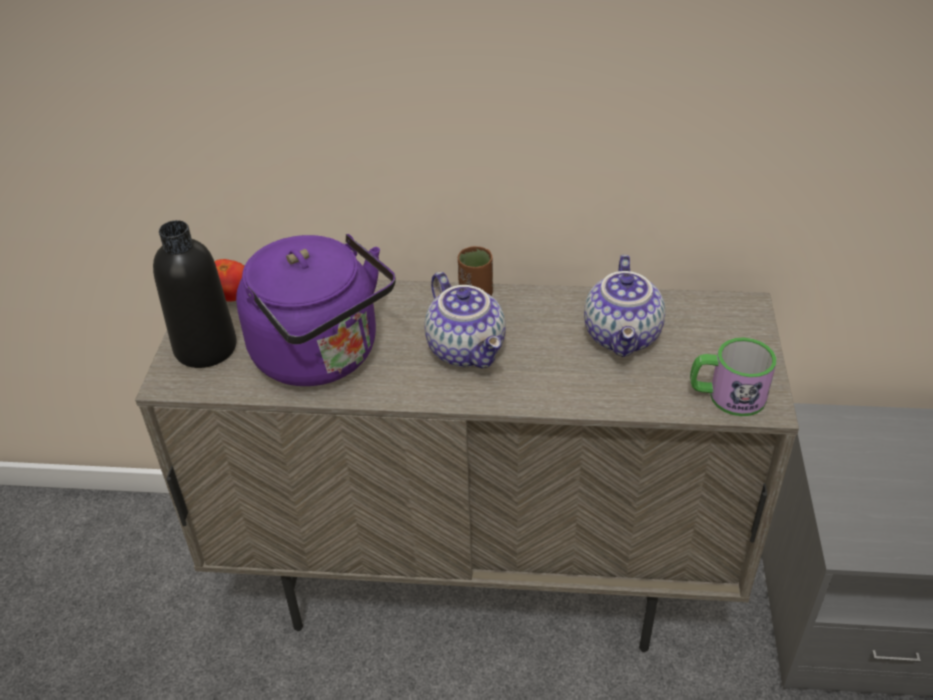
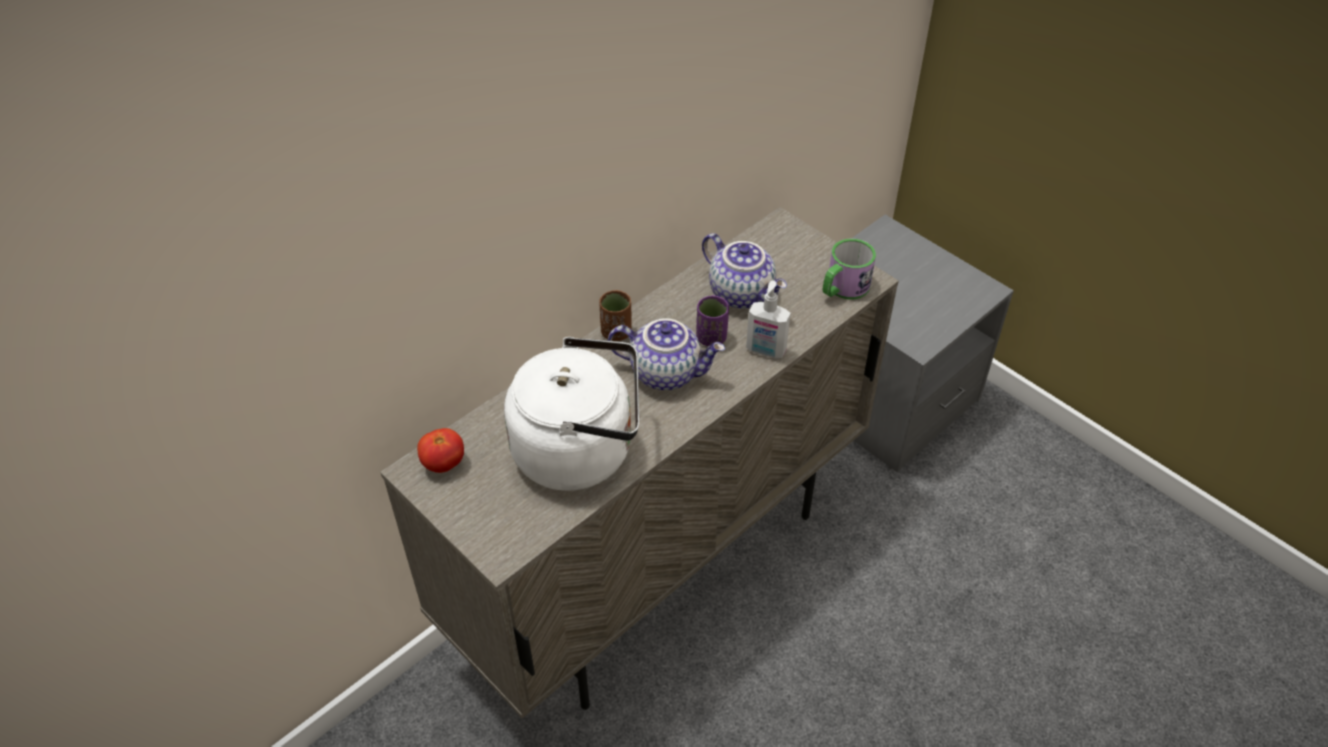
camera: 50 degrees left, 5 degrees up
(205, 348) = (487, 511): black bottle -> none
(322, 356) = (581, 450): purple kettle -> white kettle
(543, 351) = (711, 338): none -> purple cup
(573, 393) = (765, 351): none -> soap dispenser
--*--
* DESCRIPTION OF THE TASK
When you copy the records above, keep every word exact and drop the pictures.

* SOLUTION FOR THIS EXERCISE
camera: 50 degrees left, 5 degrees up
(205, 348) = (487, 511): black bottle -> none
(322, 356) = (581, 450): purple kettle -> white kettle
(543, 351) = (711, 338): none -> purple cup
(573, 393) = (765, 351): none -> soap dispenser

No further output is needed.